• [Stored data entries]
----

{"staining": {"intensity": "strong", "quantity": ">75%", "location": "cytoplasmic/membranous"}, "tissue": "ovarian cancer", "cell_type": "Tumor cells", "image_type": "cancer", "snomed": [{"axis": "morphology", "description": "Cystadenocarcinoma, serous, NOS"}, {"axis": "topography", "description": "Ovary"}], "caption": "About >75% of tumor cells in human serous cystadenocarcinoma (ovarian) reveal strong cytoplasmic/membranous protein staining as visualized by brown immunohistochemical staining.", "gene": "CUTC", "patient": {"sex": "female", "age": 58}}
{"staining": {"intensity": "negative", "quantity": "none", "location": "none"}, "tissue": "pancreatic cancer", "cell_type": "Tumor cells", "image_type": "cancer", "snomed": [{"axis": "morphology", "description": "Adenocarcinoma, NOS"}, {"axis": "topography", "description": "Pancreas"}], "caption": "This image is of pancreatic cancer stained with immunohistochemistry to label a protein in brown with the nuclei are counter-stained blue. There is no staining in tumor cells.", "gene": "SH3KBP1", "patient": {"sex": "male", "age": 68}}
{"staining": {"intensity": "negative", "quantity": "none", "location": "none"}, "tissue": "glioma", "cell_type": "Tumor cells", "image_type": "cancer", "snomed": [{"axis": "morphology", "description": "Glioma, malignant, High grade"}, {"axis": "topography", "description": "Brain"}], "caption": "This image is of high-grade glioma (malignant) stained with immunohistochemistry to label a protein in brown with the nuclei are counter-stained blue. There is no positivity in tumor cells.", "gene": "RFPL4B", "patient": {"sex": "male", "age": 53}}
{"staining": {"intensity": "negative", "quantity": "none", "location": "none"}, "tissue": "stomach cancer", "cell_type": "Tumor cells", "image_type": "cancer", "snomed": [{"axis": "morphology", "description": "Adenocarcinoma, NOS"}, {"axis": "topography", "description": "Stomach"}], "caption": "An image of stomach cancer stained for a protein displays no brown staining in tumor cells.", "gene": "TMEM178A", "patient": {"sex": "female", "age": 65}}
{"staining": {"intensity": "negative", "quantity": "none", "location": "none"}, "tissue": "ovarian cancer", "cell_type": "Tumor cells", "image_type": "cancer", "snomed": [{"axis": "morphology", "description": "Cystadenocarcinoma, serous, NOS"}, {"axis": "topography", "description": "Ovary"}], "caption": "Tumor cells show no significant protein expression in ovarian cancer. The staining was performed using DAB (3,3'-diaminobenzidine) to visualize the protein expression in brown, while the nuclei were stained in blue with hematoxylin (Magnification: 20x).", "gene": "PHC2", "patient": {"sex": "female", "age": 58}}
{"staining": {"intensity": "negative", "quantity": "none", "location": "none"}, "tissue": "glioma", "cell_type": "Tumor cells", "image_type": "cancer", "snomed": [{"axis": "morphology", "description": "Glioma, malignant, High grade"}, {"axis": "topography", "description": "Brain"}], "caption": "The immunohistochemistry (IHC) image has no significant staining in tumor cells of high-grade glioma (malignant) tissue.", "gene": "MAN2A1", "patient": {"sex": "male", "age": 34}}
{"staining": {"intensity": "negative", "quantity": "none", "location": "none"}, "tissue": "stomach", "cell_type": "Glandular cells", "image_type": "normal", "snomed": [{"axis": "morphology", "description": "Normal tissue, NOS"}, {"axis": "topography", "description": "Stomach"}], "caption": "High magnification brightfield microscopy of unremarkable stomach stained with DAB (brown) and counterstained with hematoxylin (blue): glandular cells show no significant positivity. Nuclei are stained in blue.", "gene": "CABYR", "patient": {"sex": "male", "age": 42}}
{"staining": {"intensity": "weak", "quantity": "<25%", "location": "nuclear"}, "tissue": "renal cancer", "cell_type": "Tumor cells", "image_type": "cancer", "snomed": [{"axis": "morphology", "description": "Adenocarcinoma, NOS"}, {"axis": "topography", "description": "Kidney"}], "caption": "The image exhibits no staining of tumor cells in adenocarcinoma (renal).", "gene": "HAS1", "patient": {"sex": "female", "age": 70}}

----

• [Instructions for the task] Write down exactly the span of lines above from the one containing "is of high-grade" to the one containing "image of stomach", both ends included.

• [Answer to this task]
{"staining": {"intensity": "negative", "quantity": "none", "location": "none"}, "tissue": "glioma", "cell_type": "Tumor cells", "image_type": "cancer", "snomed": [{"axis": "morphology", "description": "Glioma, malignant, High grade"}, {"axis": "topography", "description": "Brain"}], "caption": "This image is of high-grade glioma (malignant) stained with immunohistochemistry to label a protein in brown with the nuclei are counter-stained blue. There is no positivity in tumor cells.", "gene": "RFPL4B", "patient": {"sex": "male", "age": 53}}
{"staining": {"intensity": "negative", "quantity": "none", "location": "none"}, "tissue": "stomach cancer", "cell_type": "Tumor cells", "image_type": "cancer", "snomed": [{"axis": "morphology", "description": "Adenocarcinoma, NOS"}, {"axis": "topography", "description": "Stomach"}], "caption": "An image of stomach cancer stained for a protein displays no brown staining in tumor cells.", "gene": "TMEM178A", "patient": {"sex": "female", "age": 65}}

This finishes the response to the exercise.